Thursday, November 15, 2001
Late Judicial Entrants Say Campaigns Are in Motion
By a MetNews Staff Writer
The two candidates who entered the race for open seats on the Los Angeles Superior Court on the last day of filing said yesterday they were talking to campaign professionals and putting their bids in motion.
Covina sole practitioner H. Don Christian and Superior Court Commissioner Steven K. Lubell, who sits in Glendale, said they were undaunted by the crowded fields in the races they entered on Tuesday.
Christian is one of six candidates seeking the seat being vacated by Judge Michael Kanner. His opponents are Deputy District Attorney Lauren Weis Birnstein, former Los Angeles Superior Court Commissioner Richard Espinoza, mid-Wilshire civil practitioner Robert S. Harrison, State Bar Court Judge Michael D. Marcus, and Encino attorney Thomas H. Warden. [See page 3 for complete list of the county’s judicial candidates.]
Christian acknowledged that with that many candidates, a runoff—and the expense that goes with it—was likely. The size of his campaign budget, he said, was “being debated at this time.”
He added that he was “starting [to meet] with the people who encouraged me to do this.”
Christian has been in practice in Monterey Park, West Covina, and Covina for 30 years. Sources said he is well-regarded in the San Gabriel Valley and would probably be able to raise money from lawyers there.
The candidate said he would match his experience against that of his opponents. He said he had “practiced in almost every field” of law, including family law, criminal defense, probate, and general civil work.
While he currently works alone, Christian noted, he has practiced over the years with a number of lawyers, three of whom—including current Superior Court Judge Dan Oki—have gone on to the bench.
One of his opponents, Warden, was a late entrant into the contest for the Kanner seat. He originally filed a declaration of intent to run for the seat of Judge Reginald Dunn, who waited until the last possible day to file for reelection.

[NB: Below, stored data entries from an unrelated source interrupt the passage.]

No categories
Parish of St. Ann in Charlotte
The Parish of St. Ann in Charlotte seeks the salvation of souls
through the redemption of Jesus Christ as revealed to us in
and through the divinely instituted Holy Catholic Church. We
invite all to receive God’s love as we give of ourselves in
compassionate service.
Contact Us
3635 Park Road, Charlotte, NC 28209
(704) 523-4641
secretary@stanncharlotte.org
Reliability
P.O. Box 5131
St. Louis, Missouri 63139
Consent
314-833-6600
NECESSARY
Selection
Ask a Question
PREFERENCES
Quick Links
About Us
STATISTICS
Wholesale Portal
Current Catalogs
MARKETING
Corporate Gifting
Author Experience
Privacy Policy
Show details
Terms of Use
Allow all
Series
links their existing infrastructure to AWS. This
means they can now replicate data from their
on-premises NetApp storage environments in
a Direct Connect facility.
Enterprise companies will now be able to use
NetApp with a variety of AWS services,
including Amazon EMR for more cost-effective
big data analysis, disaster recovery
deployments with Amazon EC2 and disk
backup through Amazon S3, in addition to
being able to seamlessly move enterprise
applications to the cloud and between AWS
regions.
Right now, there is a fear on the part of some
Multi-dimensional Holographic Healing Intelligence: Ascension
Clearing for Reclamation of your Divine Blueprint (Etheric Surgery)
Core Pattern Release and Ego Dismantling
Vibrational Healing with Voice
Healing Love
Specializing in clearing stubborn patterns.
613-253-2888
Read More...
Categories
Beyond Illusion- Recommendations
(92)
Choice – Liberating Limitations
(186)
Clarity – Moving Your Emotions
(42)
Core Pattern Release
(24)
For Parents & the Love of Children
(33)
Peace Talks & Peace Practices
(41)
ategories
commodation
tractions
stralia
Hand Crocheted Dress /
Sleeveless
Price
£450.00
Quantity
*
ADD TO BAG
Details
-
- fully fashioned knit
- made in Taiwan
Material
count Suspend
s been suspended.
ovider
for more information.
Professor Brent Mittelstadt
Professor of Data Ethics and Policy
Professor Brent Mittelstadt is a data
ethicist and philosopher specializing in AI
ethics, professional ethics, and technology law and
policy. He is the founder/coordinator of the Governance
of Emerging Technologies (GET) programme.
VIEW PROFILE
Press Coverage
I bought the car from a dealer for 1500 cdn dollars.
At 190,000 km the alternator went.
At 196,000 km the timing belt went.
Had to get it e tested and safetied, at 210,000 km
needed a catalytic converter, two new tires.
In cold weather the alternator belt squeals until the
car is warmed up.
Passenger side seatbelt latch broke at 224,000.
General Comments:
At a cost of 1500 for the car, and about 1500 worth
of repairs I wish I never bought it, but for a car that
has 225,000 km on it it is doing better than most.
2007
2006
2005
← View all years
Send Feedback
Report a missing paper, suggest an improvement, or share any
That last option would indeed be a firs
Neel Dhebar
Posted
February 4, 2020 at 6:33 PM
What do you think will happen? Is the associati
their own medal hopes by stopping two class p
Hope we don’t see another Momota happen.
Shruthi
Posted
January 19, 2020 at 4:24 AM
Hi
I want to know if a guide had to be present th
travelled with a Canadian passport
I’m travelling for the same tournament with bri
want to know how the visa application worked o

Warden yesterday reiterated what he had previously told the MetNews, that he will not run against Dunn under any circumstances. But if the incumbent doesn’t return nomination papers by the Dec. 7 deadline, Warden said, he will consider returning his own papers for Dunn’s seat, rather than Kanner’s.
A judicial candidate may file declarations of intent to run for any number of seats. But he or she may only file nomination documents for one seat, and there is no way to change races once those documents are filed.
Warden—who does family law and general civil work, and is a former deputy county counsel—said he has been planning to run for the bench for about 20 years. His mentor in that regard, he said, was his father-in-law, the late Superior Court Judge Alfred Paonessa.
Lubell is making his second bid for election. In 1994—he was a sole practitioner at the time—he lost a Glendale Municipal Court race to James Simpson. He was subsequently appointed a commissioner of that court, of which Simpson was presiding judge at the time.
This time, he is running countywide for the seat being vacated by Judge David Finkel. Also in the race are Deputy District Attorney David Gelfound, Pasadena civil litigator David Crawford III, and State Bar Court Judge Paul Bacigalupo.
“It was a very different election the first time,” he commented yesterday. “I was relatively unknown, but I enjoyed the whole process.”
Lubell, who said he would announce his consultant in the next week or two, commented that he probably would not have been appointed a commissioner if he hadn’t run the last time. While he intends “to do what I can to be competitive” in the election, he said, he is also hopeful that he will be appointed to a vacancy if he doesn’t win.